___ Given text

My Trinkets are not even on battery but are requiring too much manual resets, and adding more hardware starts to look expensive. Given that there is no quick fix/option in CircuitPython yet, I am looking into a workaround in the C code.

In my view, it would be ideal to exit the safe mode after for example 2 minutes. In the function wait_for_safe_mode_reset (supervisor/shared/safe_mode.c), would it be fine to call reset_cpu(); after a few ticks or would that reset the device into safe mode again?

Alternatively, would an immediate CPU reset be valid for my cases (never enter "safe mode")?

diff --git a/supervisor/shared/safe_mode.c b/supervisor/shared/safe_mode.c
index a167ab392..5a8ebd2d5 100644
--- a/supervisor/shared/safe_mode.c
+++ b/supervisor/shared/safe_mode.c
@@ -83,14 +83,14 @@ void safe_mode_on_next_reset(safe_mode_t reason) {

 // Don't inline this so it's easy to break on it from GDB.
 void __attribute__((noinline,)) reset_into_safe_mode(safe_mode_t reason) {
-    if (current_safe_mode > BROWNOUT && reason > BROWNOUT) {
-        while (true) {
-            // This very bad because it means running in safe mode didn't save us. Only ignore brownout
-            // because it may be due to a switch bouncing.
-        }
-    }
-
-    safe_mode_on_next_reset(reason);
+    //if (current_safe_mode > BROWNOUT && reason > BROWNOUT) {
+    //    while (true) {
+    //        // This very bad because it means running in safe mode didn't save us. Only ignore brownout
+    //        // because it may be due to a switch bouncing.
+    //    }
+    //}
+    //
+    //safe_mode_on_next_reset(reason);
     reset_cpu();
 }

tannewt commented 4 years ago

@dhalbert Can we close this? Didn't your bootloader changes fix this?

dhalbert commented 4 years ago

@dhalbert Can we close this? Didn't your bootloader changes fix this?

The bootloader fixes were only for the SAMD bootloader, and wasn't mean to cover this case, just the case where low-voltage running causes spurious flash write.s

If the power sags and then returns (the weak battery case)you'll still go into safe mode.

I did a little bit of experimentation added microcontroller.on_brownout(runmode), so that on brownout you can go into RunMode.SAFE_MODE (the default) or RunMode.NORMAL. I was storing the state of that in RAM, but my experimentation shows that it's still too easy to get stuck in safe mode when the power comes back up, because RAM can get wiped. I think the proper solution is to store the state of microcontroller.on_brownout() in flash.

tannewt commented 4 years ago

@dhalbert The way you fixed it though ensures that power is 3.3v or above right? Maybe all of our bootloaders should ensure that.

dhalbert commented 4 years ago

No, the bootloader just ensures that the power is above the brownout detection voltage, which is 2.7V. 2.8V is the maximum detection voltage on nRF52. 3.3V is probably too high, since it limits the battery life, and also the voltage after regulation may be lower.

______

What you need to do ->
[1] Translate this sentence from the CircuitPython safe mode thread into Spanish: "I think the proper solution is to store the state of microcontroller.on_brownout() in flash."
[2] Reproduce the passage of the CircuitPython safe mode thread starting with "The bootloader fixes" and going on through "microcontroller.on_brownout() in flash.".
The entries after this point are separate material and are not part of the thread above.

___ Exercise data

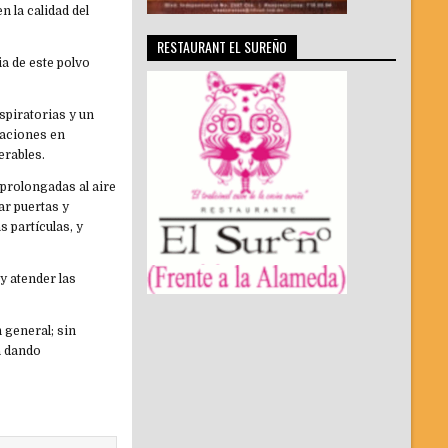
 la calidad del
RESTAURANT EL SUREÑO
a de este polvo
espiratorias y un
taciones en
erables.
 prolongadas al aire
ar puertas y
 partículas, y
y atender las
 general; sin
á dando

______
___ Exercise data

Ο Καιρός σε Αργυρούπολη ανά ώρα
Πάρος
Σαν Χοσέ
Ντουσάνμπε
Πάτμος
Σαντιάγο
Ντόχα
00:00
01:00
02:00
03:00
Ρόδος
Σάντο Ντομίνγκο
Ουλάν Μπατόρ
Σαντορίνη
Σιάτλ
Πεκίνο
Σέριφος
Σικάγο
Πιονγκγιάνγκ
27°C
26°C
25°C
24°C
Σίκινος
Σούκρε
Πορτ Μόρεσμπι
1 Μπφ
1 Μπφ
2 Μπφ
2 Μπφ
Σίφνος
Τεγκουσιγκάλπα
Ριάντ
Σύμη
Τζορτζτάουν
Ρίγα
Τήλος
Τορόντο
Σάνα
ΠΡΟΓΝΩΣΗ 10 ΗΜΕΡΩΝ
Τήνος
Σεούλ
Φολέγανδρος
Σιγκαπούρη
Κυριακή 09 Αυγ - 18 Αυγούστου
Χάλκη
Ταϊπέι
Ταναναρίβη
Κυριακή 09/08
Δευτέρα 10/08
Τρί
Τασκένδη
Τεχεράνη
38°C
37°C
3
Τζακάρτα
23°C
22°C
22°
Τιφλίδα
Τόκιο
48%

______

Task-by-task solutions ->
[1] Creo que la solución adecuada es almacenar el estado de microcontroller.on_brownout() en la memoria flash.

[2]
The bootloader fixes were only for the SAMD bootloader, and wasn't mean to cover this case, just the case where low-voltage running causes spurious flash write.s

If the power sags and then returns (the weak battery case)you'll still go into safe mode.

I did a little bit of experimentation added microcontroller.on_brownout(runmode), so that on brownout you can go into RunMode.SAFE_MODE (the default) or RunMode.NORMAL. I was storing the state of that in RAM, but my experimentation shows that it's still too easy to get stuck in safe mode when the power comes back up, because RAM can get wiped. I think the proper solution is to store the state of microcontroller.on_brownout() in flash.